Я вздрагиваю и оборачиваюсь. Мама вошла и впустила в комнату снежную вьюгу, что давно, как собака, скреблась в нашу дверь. Вспыхнуло и затрепетало пламя в лампе, и разом треснули в печке оба яйца, что пеклись на завтрак Руксандре. Мама перекатила их деревянной лопаткой на тарелку и сказала, глядя на меня привыкшими к скорби глазами:
— Две недели подряд ей снился летний вечер, и липы вдоль длинной улицы, и яркие фонари, и мечущаяся над улицей черная птица.
— Пал с неба коршун и унес зеленую искру, высеченную бегом. Бывает, мы и сами гасим эту искру черным лоскутом сна.
— Все не так сложно, — говорит мама, — все гораздо проще, но Руксандре лучше не знать об этом. Ребенка надо прятать от беды в соломенный карман колосящегося поля.
— Мама, — говорю я, нежно обнимая ее за плечи, словно я опять маленький и вплетаю ей в волосы ковыль, — мама, мне шесть с половиной лет, объясни мне, почему Жоица утопилась?
— Она обернулась покровительницей странников, святой Пятницей, и пошла разыскивать отбившегося от стада олененка.
— А за нею следом лиса безногая, аист на костылях и змея бесхвостая.
— Не веришь? Что ж, скажу тебе правду: она пошла доставать из озера загубленную дорогу.

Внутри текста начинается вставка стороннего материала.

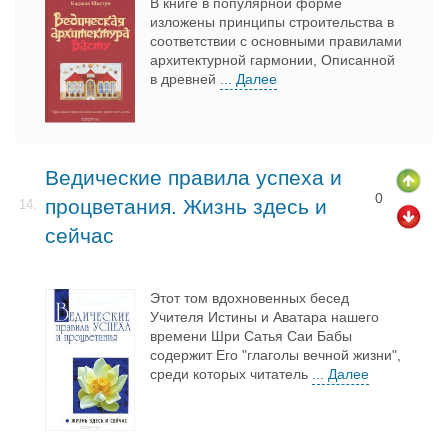
В книге в популярной форме
изложены принципы строительства в
соответствии с основными правилами
архитектурной гармонии, Описанной
в древней
... Далее
Ведические правила успеха и
0
процветания. Жизнь здесь и
14.
сейчас
Этот том вдохновенных бесед
Учителя Истины и Аватара нашего
времени Шри Сатья Саи Бабы
содержит Его "глаголы вечной жизни",
среди которых читатель
... Далее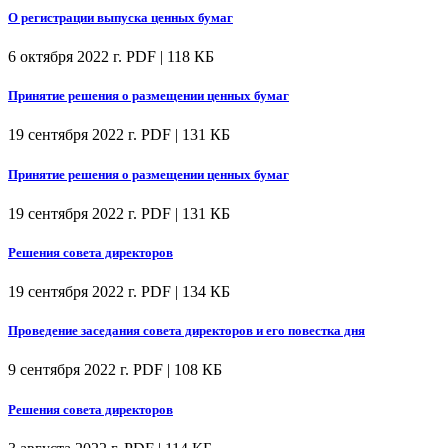
О регистрации выпуска ценных бумаг
6 октября 2022 г.
PDF | 118 КБ
Принятие решения о размещении ценных бумаг
19 сентября 2022 г.
PDF | 131 КБ
Принятие решения о размещении ценных бумаг
19 сентября 2022 г.
PDF | 131 КБ
Решения совета директоров
19 сентября 2022 г.
PDF | 134 КБ
Проведение заседания совета директоров и его повестка дня
9 сентября 2022 г.
PDF | 108 КБ
Решения совета директоров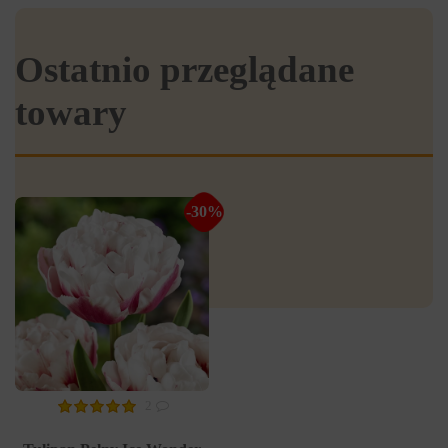
Ostatnio przeglądane
towary
-30%
2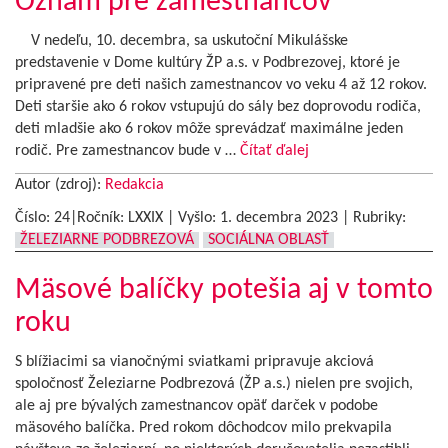
Oznam pre zamestnancov
V nedeľu, 10. decembra, sa uskutoční Mikulášske
predstavenie v Dome kultúry ŽP a.s. v Podbrezovej, ktoré je
pripravené pre deti našich zamestnancov vo veku 4 až 12 rokov.
Deti staršie ako 6 rokov vstupujú do sály bez doprovodu rodiča,
deti mladšie ako 6 rokov môže sprevádzať maximálne jeden
rodič. Pre zamestnancov bude v …
Čítať ďalej
Autor (zdroj):
Redakcia
Číslo: 24|Ročník: LXXIX | Vyšlo:
1. decembra 2023
|
Rubriky:
ŽELEZIARNE PODBREZOVÁ
SOCIÁLNA OBLASŤ
Mäsové balíčky potešia aj v tomto
roku
S blížiacimi sa vianočnými sviatkami pripravuje akciová
spoločnosť Železiarne Podbrezová (ŽP a.s.) nielen pre svojich,
ale aj pre bývalých zamestnancov opäť darček v podobe
mäsového balíčka. Pred rokom dôchodcov milo prekvapila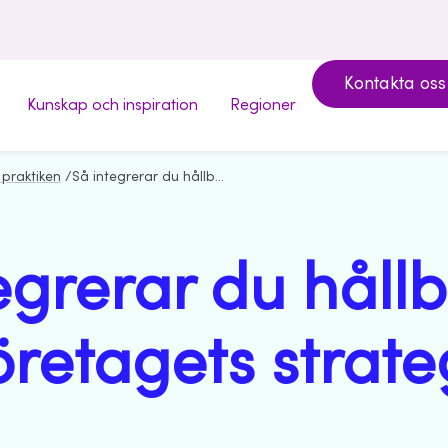
Kontakta oss
Kunskap och inspiration
Regioner
 praktiken
/
Så integrerar du hållbarhet i företagets strategi
egrerar du hållb
öretagets strate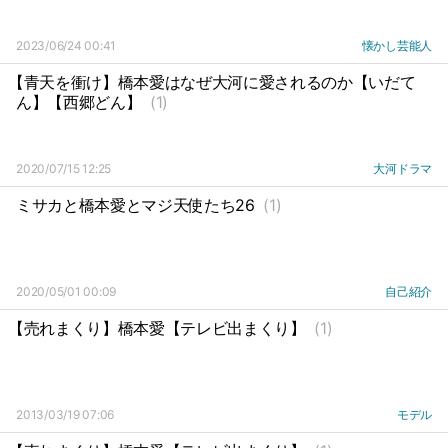
2023/06/24 00:41
懐かし芸能人
【青天を衝け】橋本愛はなぜ大河に愛されるのか【いだて
ん】【西郷どん】
(1)
2020/07/15 12:25
大河ドラマ
ミサカと橋本愛とマジ天使たち26
(1)
2020/05/01 00:09
自己紹介
【売れまくり】橋本愛【テレビ出まくり】
(1)
2013/03/19 07:06
モデル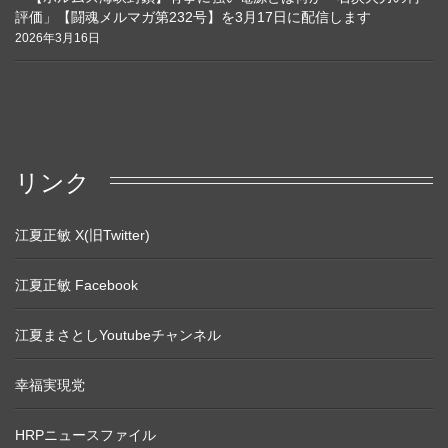
評価」【闘魂メルマガ第232号】を3月17日に配信します
2026年3月16日
リンク
江夏正敏 X(旧Twitter)
江夏正敏 Facebook
江夏まさとしYoutubeチャンネル
幸福実現党
HRPニュースファイル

— Ту, что ослепла от проклятий?
— Дорогу в никуда… В первую весеннюю ночь ежи выходят собирать улиток с листьев шалфея, а бронзовый месяц превращается в рыжего жеребенка, и ветер подхлестывает его кизиловым прутиком. Окончив пир, ежи уходят, и на праздник собираются шестнадцатилетние парни. Они закалывают козла и жарят его на вертеле. Потом меряются силой в кулачном бою. Минует час боя, и жеребенка подводят к чаше горького меда, мед капает с мордочки жеребенка, и, опустившись перед ним на колени, каждый получает свою каплю и приносит клятву братской верности, которую не нарушит и под пыткой. Старик дает каждому по пять былинок диковинной травы, и они, надрезав руку, прячут ее под кожу, а дальше — вольница! Вскочив на коней, парни угоняют табун стригунков в горы. Туда, где стоит монастырь у источника. И получив плату, оставляют лошадей. Потом они спускаются в город Брэилу и находят каждый по нраву подружку. Дорога их прячет и не выдает следов. Большая дорога только разбойникам и служит, а ты идешь и идешь, не видя ей конца, и некуда скрыться от палящего солнца, а у колодезного журавля возле корчмы Флорики, пока ты пьешь воду, глядь — дорога свернулась, подкатилась к стойке и заказала тень и прохладу. А князь потребовал вина.
Какой князь?
— Здешний. Дорога получила тень и прохладу, князю принесли вина, а Флорика залилась звонким смехом, пронзив тебе сердце молнией фиалковых глаз. Корчма приютилась в дупле старого рожкового дерева, и свод ее был из красного сургуча, который врачует древесные раны и сберегает дереву жизнь. Искрящиеся воды Дуная замирали у порога корчмы, не решаясь в нее войти, — будто женщина, вымокшая на дожде, — и лишь забрасывали внутрь робкие блики. Сидя за деревянным столиком, ты листал страницы времени и вглядывался в сказочную старину.
— Флорика была колдуньей? Говорят, что они властвуют над ночью.